Long-term care facilities across the country are being hit hard by the seasonal flu, due in part to a problem with this year's vaccine, federal officials stated late last week.

Adding to the woes of long-term care providers and residents: The main virus this year is a strain of H3N2, which is especially dangerous for older adults. This could be a bad season even compared with other years when H3N2 was prevalent, some indications suggest. For the first full week of January, people 65 and older were hospitalized at a rate of 91.6 per 100,000, according to the CDC. The rate was 79.1 per 100,000 for the same week in 2013, the last time H3N2 was predominant.

Illustrating the overall situation, an article in Friday's USA Today highlighted how long-term care facilities have been affected in some states. Staff and residents at one Iowa facility were “stunned” at how quickly the virus spread, contributing to the death of two people. Emergency departments in New Jersey recently were forced to divert patients because flu cases had them at capacity.

Residents at Seabrook, a New Jersey continuing care retirement community, told USA Today that they are glad they received the high-dose flu vaccine. Research has shown it is most effective for long-term care residents. However, the facility still has stepped up infection control measures.

Vaccination is only 23% effective at warding off the flu this year, according to new Centers for Disease Control and Prevention data. This compares with about 60% effectiveness in good years, the agency noted in Jan. 15 press release.
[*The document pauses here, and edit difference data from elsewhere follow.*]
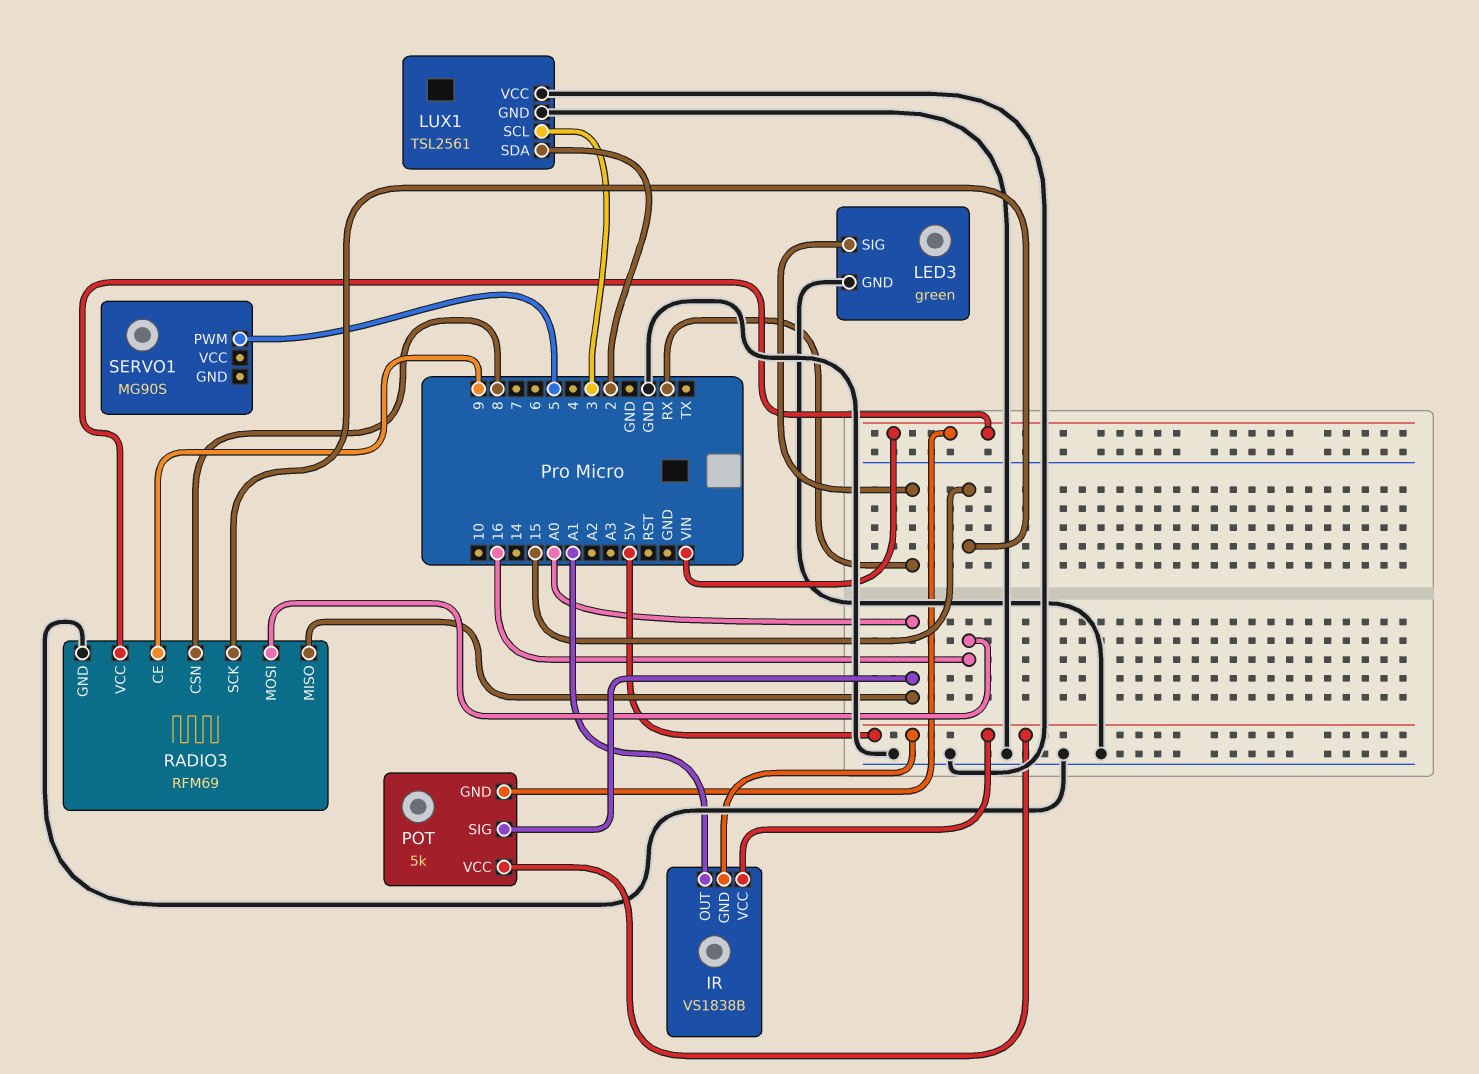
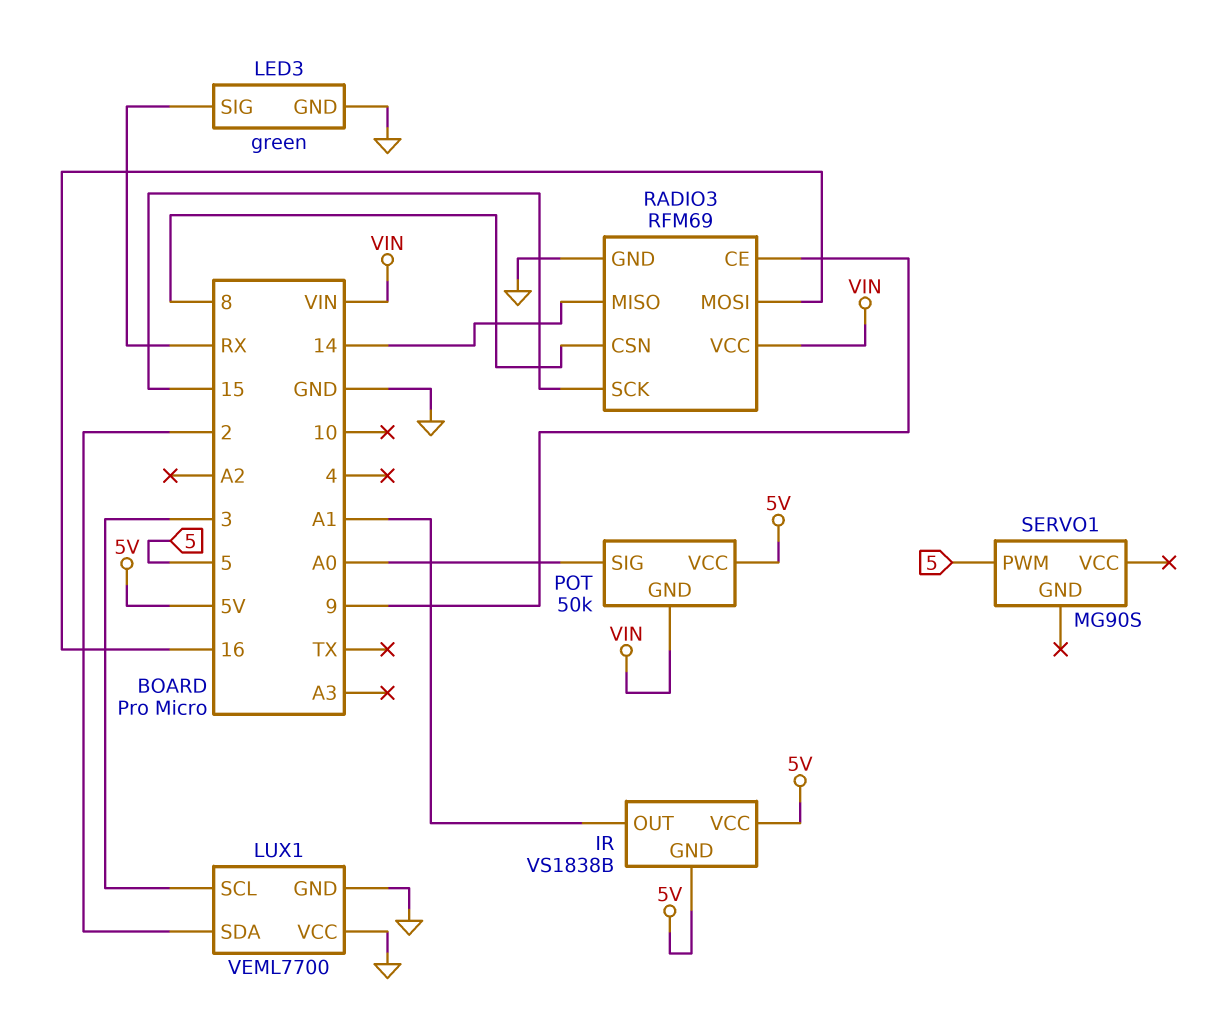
LUX1: TSL2561 -> VEML7700
POT: 5k -> 50k
RADIO3 pin MISO: A0 -> 14

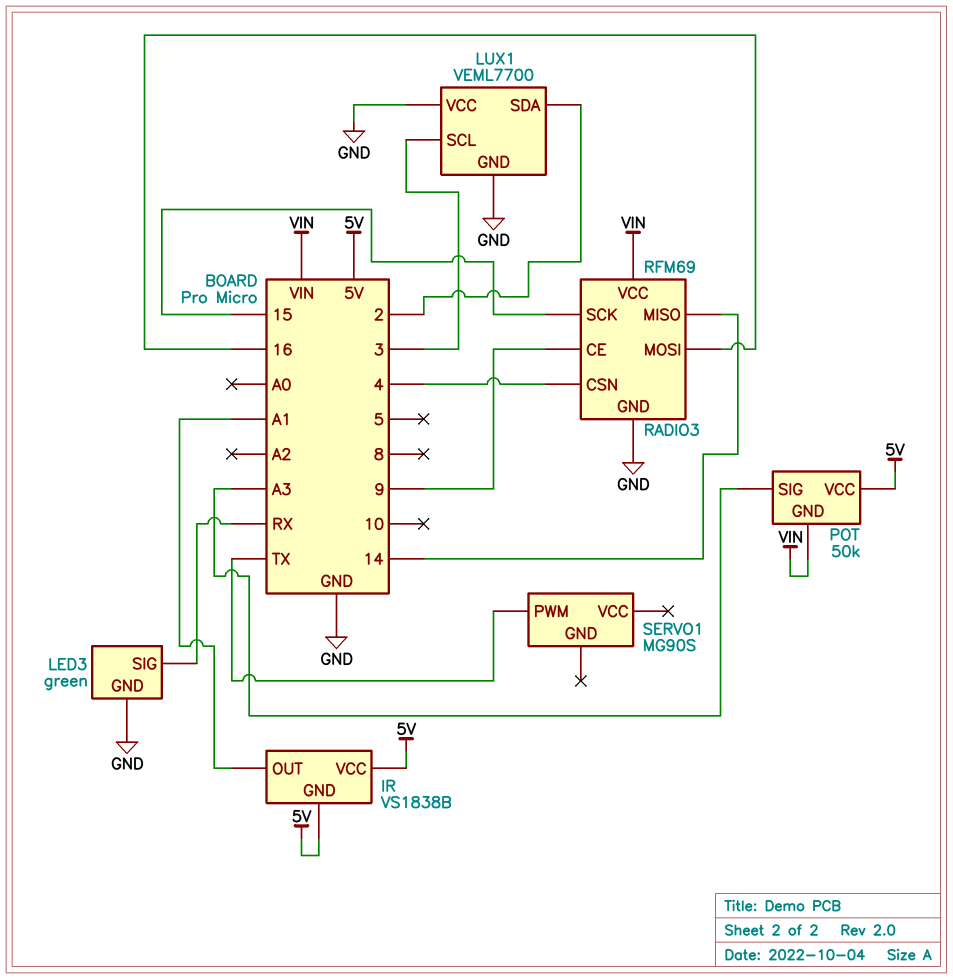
POT pin SIG: A0 -> A3
RADIO3 pin CSN: 8 -> 4
SERVO1 pin PWM: 5 -> TX

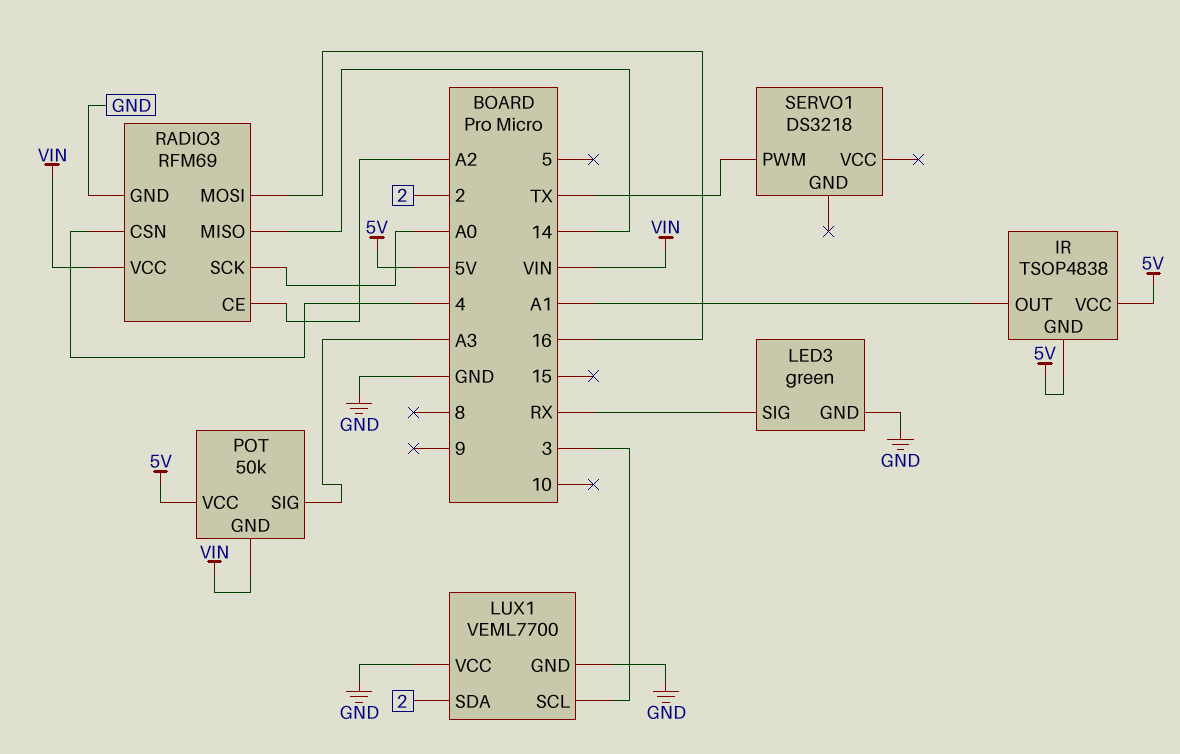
IR: VS1838B -> TSOP4838
RADIO3 pin CE: 9 -> A2
RADIO3 pin SCK: 15 -> A0
SERVO1: MG90S -> DS3218

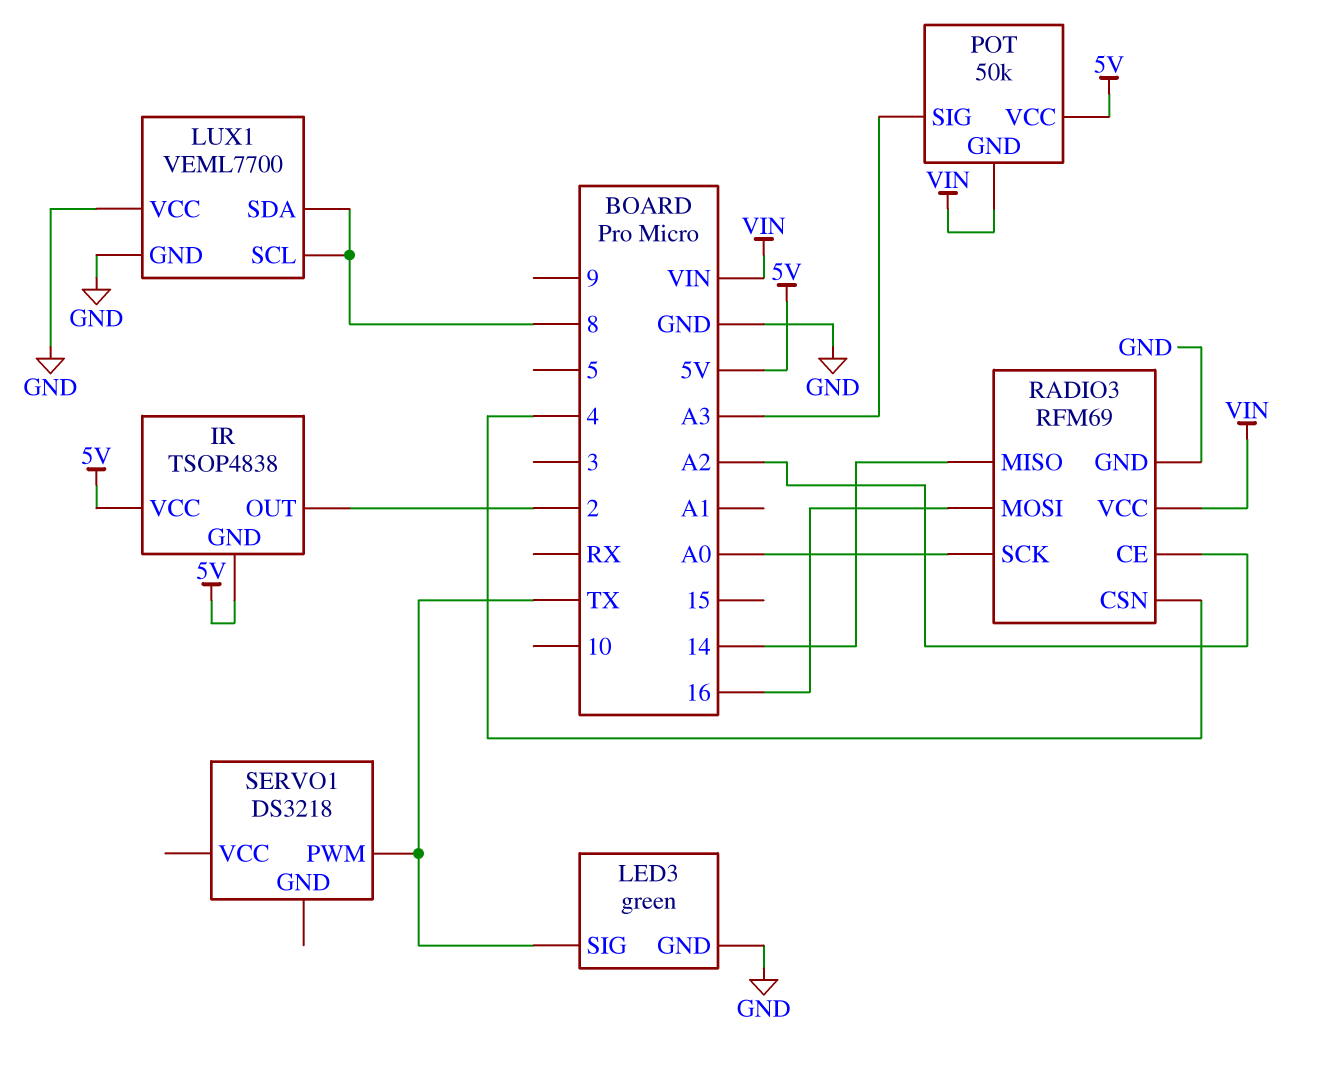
IR pin OUT: A1 -> 2
LED3 pin SIG: RX -> TX
LUX1 pin SCL: 3 -> 8
LUX1 pin SDA: 2 -> 8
The issue this year is that the dominant viral strain is “drifted,” meaning that it underwent genetic changes and is resistant to the vaccine that was developed in the spring.

The flu does not peak at the same time each year. It's possible that this season will improve going forward, but it's also possible that the worst is yet to come, said Joe Bresee, M.D., chief of the Epidemiology and Prevention Branch in CDC's Influenza Division. He does believe we now are in “the meat of the season,” USA Today reported.

The CDC is urging all people to get vaccinated, despite the limitations of this year's shot. The agency also recommends that healthcare professionals begin antiviral treatments promptly if flu is even suspected in people at high risk for complications or death.